Acabnews Bologna

“Di lavoro si muore perché di precarietà si vive”

Riders Union sulla morte di un fattorino di diciannove anni in un incidente a Bari: è il cottimo “che ti fa andare veloce in mezzo al traffico.” E per le piattaforme “siamo calcoli dell’algoritmo”.

05 Dicembre 2018 - 10:50

“Ad Alberto, di lavoro si muore perché di precarietà si vive”. Sono le prime righe di un epitaffio e di un grido di rabbia, che Riders Union Bologna ha lanciato ieri dopo avere appreso della morte di un loro collega di soli 19 anni tre giorni fa, in provincia di Bari, in uno scontro con un’automobile che gli è costato la vita. Scrivono i riders: “‘Che cosa succede se ti fai male a lavoro?’  Niente. Non succede assolutamente niente, così come non è mai successo niente il giorno in cui sei stato assunto. È il lavoro stesso, specie colui che lo svolge, ad essere rimosso nella neolingua con la quale le piattaforme digitali del food delivery promuovono sé stesse nelle loro scintillanti campagne di marketing. Per socialfood.it, azienda parte del gruppo AssoDelivery e coinvolta in questa vicenda, Alberto non era nient’altro che un rider #ID, rappresentabile solamente in sequenza decimale nei rigidi calcoli dell’algoritmo. In un certo senso questo comporta che, per SocialFood, non sia mai esistito nessun Alberto. È emblematico che ieri, sul sito della piattaforma, comparisse la scritta ‘chiuso per lutto’ senza specificare di chi si trattasse e che oggi tutto sia ripartito come se niente fosse successo”.

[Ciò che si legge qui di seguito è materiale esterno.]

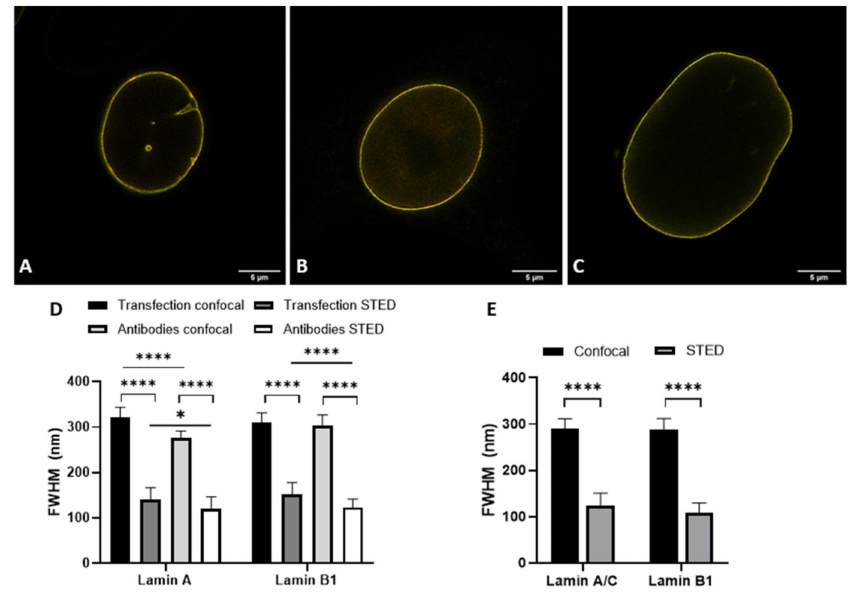
Figure 5. ( A – C ) Merged STED microscopy images of lamin A(/C) (red) and lamin B1 (green). ( A ) 3T3 cells transfected with both lamin-A-YFP and lamin-B1-EGFP. ( B ) 3T3 cells stained with antibodies against lamin A and lamin B1. ( C ) nHDF stained with antibodies against lamin A/C and lamin B1. Scale bars: 5 µ m. ( D , E ) Average FWHM (nm) of confocal and STED microscopy images of co- transfected 3T3 cells and 3T3 cells co-stained with antibodies ( D ), and nHDF stained with antibodies ( E ). Bars, mean ± SD. * p ≤ 0.05; **** p ≤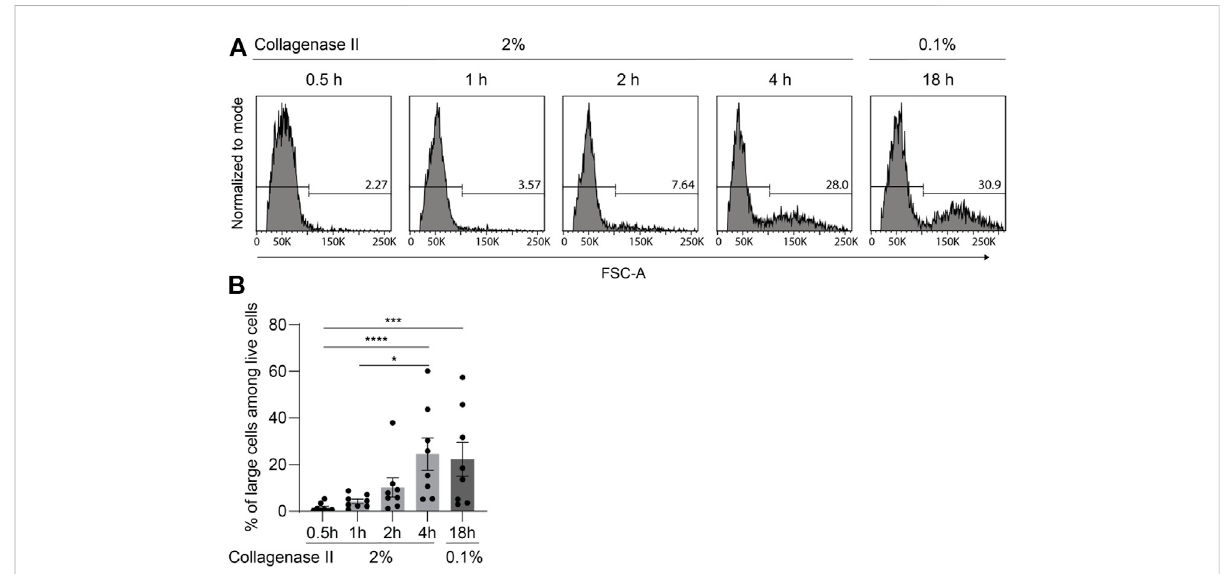
FIGURE 4 Large chondrocytes require prolonged digestion time for full release from cartilage matrix. After being fi nely minced, human articular cartilage tissue was divided equally into fi ve portions, and the samples were digested with 2% collagenase II for 0.5, 1, 2, or 4 h; or with 0.1% collagenase II for 18 h. (A) Chondrocyte cell size was determined by fl ow cytometry analysis. Representative FACS histograms and percentages are shown illustrating the cell size with the parameter forward light scatter (FSC-A). (B) Percentages of large cells among live cells are plotted (n = 8 patients). Data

Sono molte le volte, dicono i riders, in cui “ci è stato detto che basterebbe soltanto garantirci una copertura assicurativa, ed ‘aggiustare’ per sempre l’iniquità di questo lavoro. Ebbene, crediamo che sia falso. Non è tanto la mancanza di assicurazione che provoca questi incidenti, ma è il regime di paga a cottimo che ti fa andare veloce anche in mezzo al traffico, che cala il tuo livello di attenzione in strada, che ti fa bruciare i semafori rossi e che scarica su di te ogni rischio di questo lavoro”. Per questo “continueremo ad organizzarci per costruire mobilitazioni ancora più potenti, fino a quando non arriveremo finalmente ad ottenere i nostri diritti ed a regolamentare questo mondo selvaggio. Per fare in modo che non accada mai più, perché non si può morire a 19 anni per una pizza. Non per noi ma per tutti/e. Ma soprattutto per Alberto!”